泽元生物当时选的方向是“新一代KRAS G12C抑制剂”。
KRAS是癌症里最常见的突变基因之一,G12C是其中一种突变类型,在非小细胞肺癌、结直肠癌等癌种中占比不低。
第一款针对这个靶点的药物已经上市了几年,但效果和耐药性还有很大的改进空间。
徐赵杰和张梓轩当时看中的就是这个“改进空间”。
他们做了大量的文献调研,设计了一个全新的分子结构,在动物实验上也得到了不错的数据。

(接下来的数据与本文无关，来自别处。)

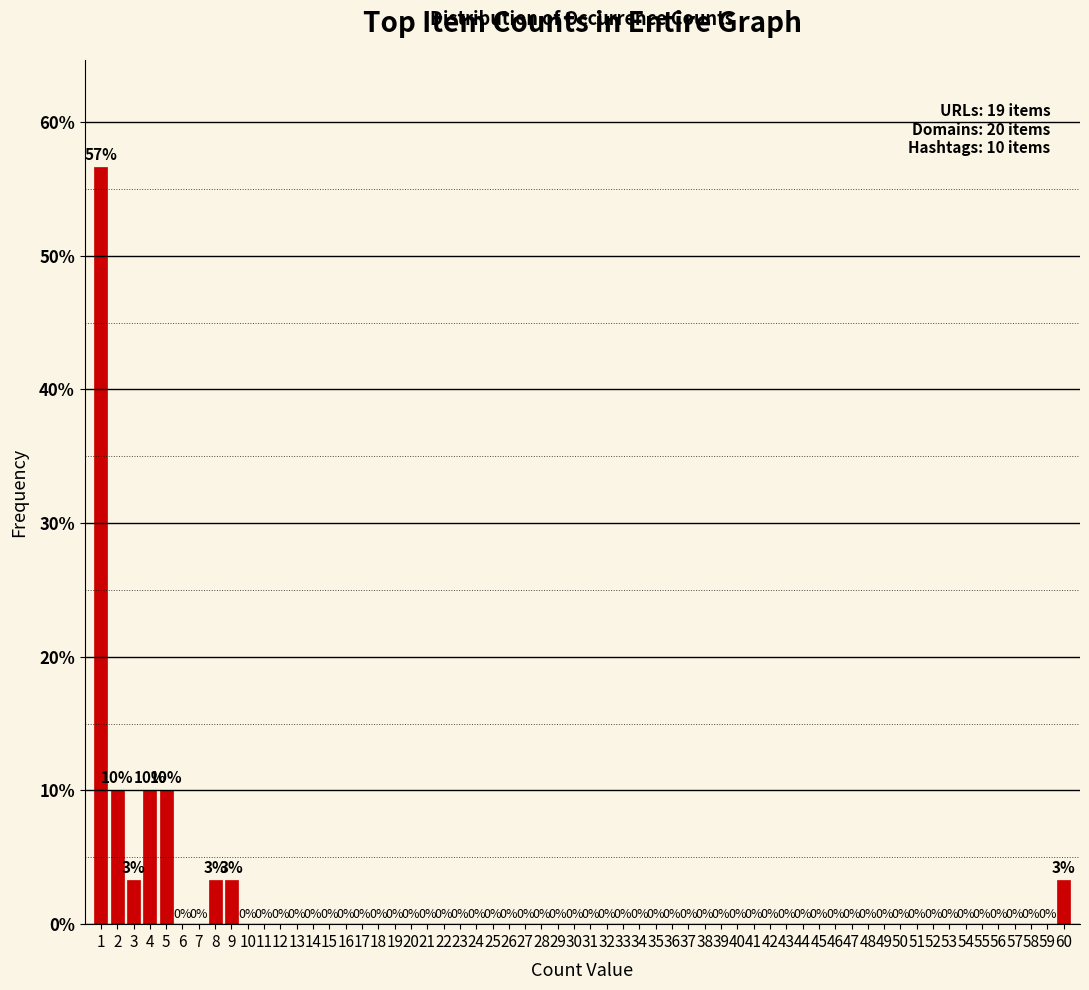

Over which range of the x-axis is the bar tallest?

0.5 to 1.5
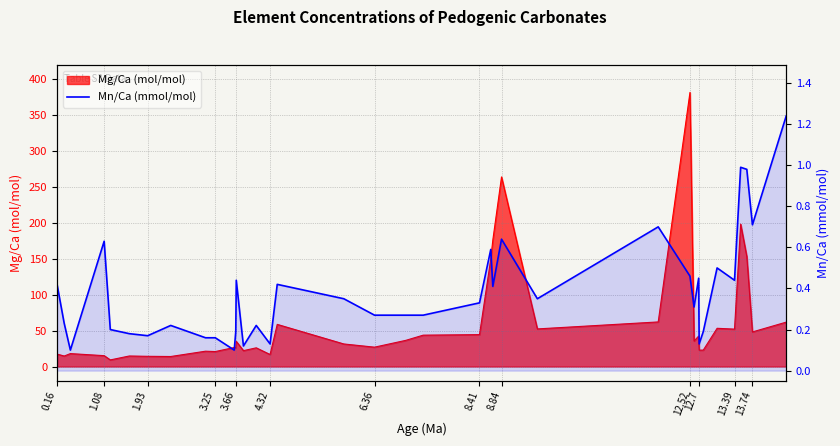

What is the minimum value shown in the chart?

0.1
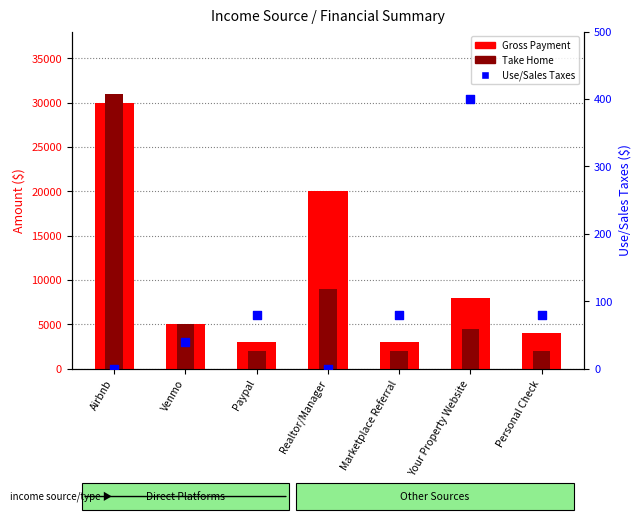

Which series has the largest total across all categories?

Gross Payment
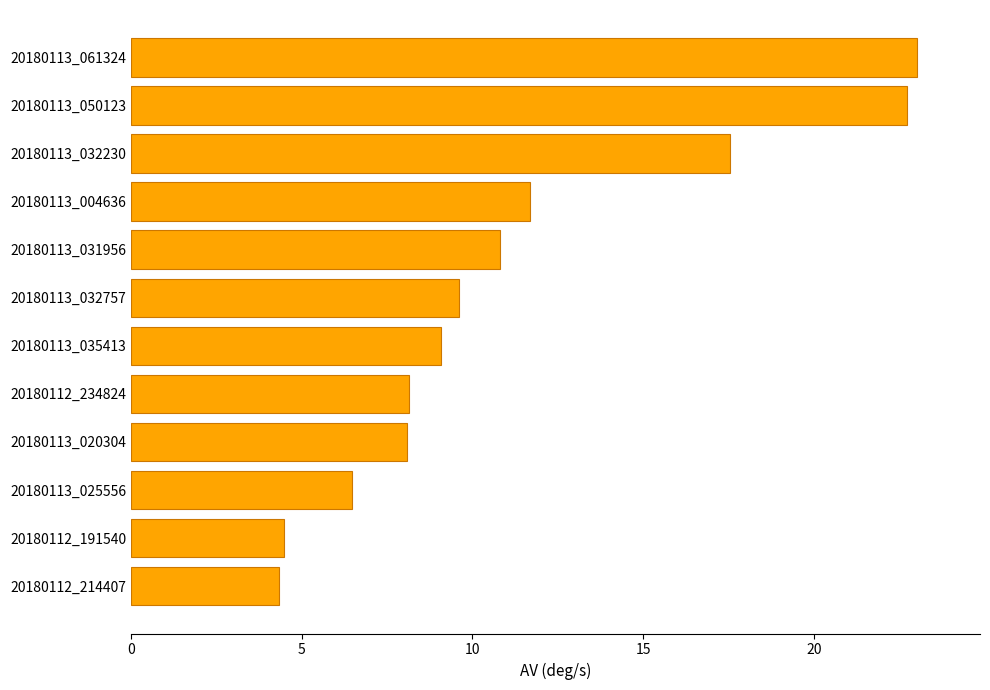

How many categories are shown in the chart?

12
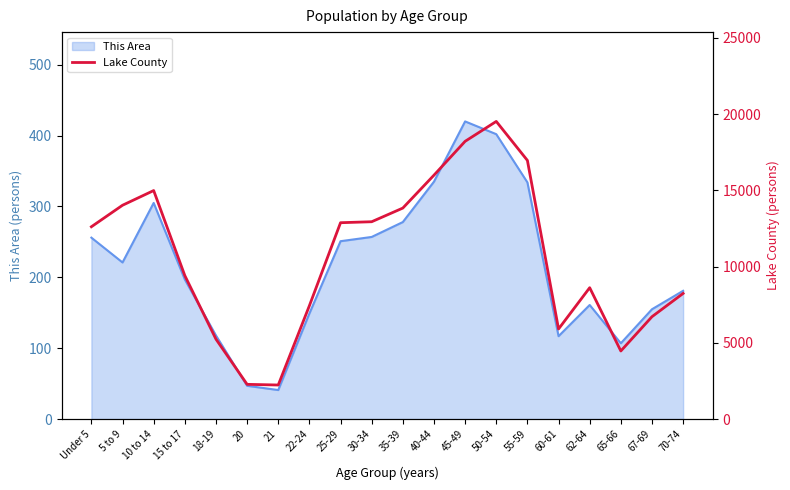

Which category has the lowest value across all series?

21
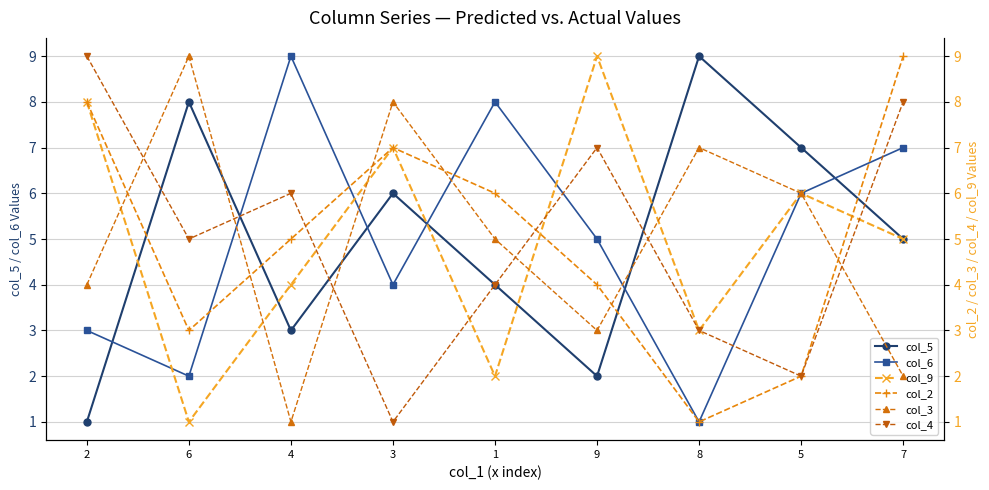

Which has a higher value, 5 or 1?

5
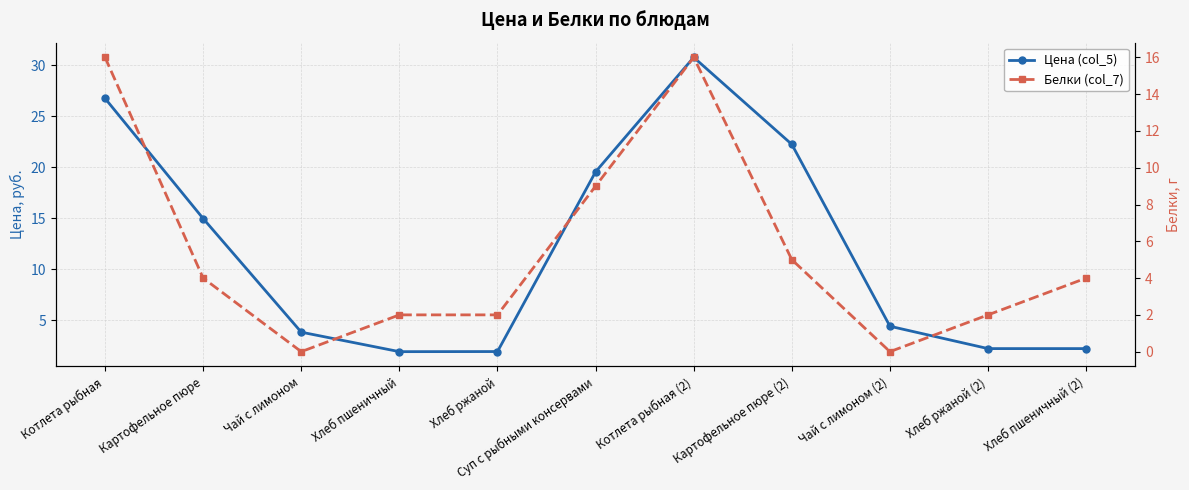

What is the difference between the second highest and second lowest values in the Цена (col_5) series?

24.8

那段时间是公司最顺的时候,虽然人少,但每个人都干得很起劲。
他们拿到了第一轮天使投资,投资方是一个做医疗器械起家的本地基金,投了八百万,占股百分之二十。
这笔钱够他们支撑两年。
然后,问题开始一点一点地浮出水面。
首先是研发周期比预想的要长。
原计划十八个月完成的临床前研究,实际上拖了将近三十个月。
中间有好几次关键实验的数据不理想,不得不推倒重来。
张梓轩那段时间几乎住在了实验室,有一次因为连续熬夜,低血糖晕倒在走廊里,被同事送去了医院。
徐赵杰去接他的时候,他躺在病床上,脸色蜡黄,还在跟护士争辩说自己不用住院。
其次是资金消耗的速度比预想的要快。
八百万的天使轮融资,加上徐赵杰从父亲那里借来的五百万,总共一千三百万的本金,到第三年年底就烧掉了将近七成。
公司从最初的两个人扩张到了五十多人,房租、设备、耗材、人工,每个月固定支出六十多万,像一条不断在流水的管子,怎么也堵不住。
但真正让徐赵杰感到绝望的,不是烧钱的速度,而是赛道的拥堵。
他关注这个方向的时候,国内真正在做新一代KRAS G12C抑制剂的公司只有三四家。
到了第三年,这个数字已经变成了十七家。
其中有一半以上是上市公司背景,或者背后站着实力雄厚的投资机构。
他们有更快的实验进度、更成熟的团队、更强的政府关系,以及更充足的现金流。
泽元生物开始慢慢掉队了。
徐赵杰不是没有想过转型。
他去年尝试过一个新方向,想把公司的技术平台往“蛋白降解”的方向延伸,做一个差异化的布局。
张梓轩当时也支持这个想法,两个人花了大半年时间做技术验证和前期研究,数据出来之后,两个人对着报告沉默了整整一个下午。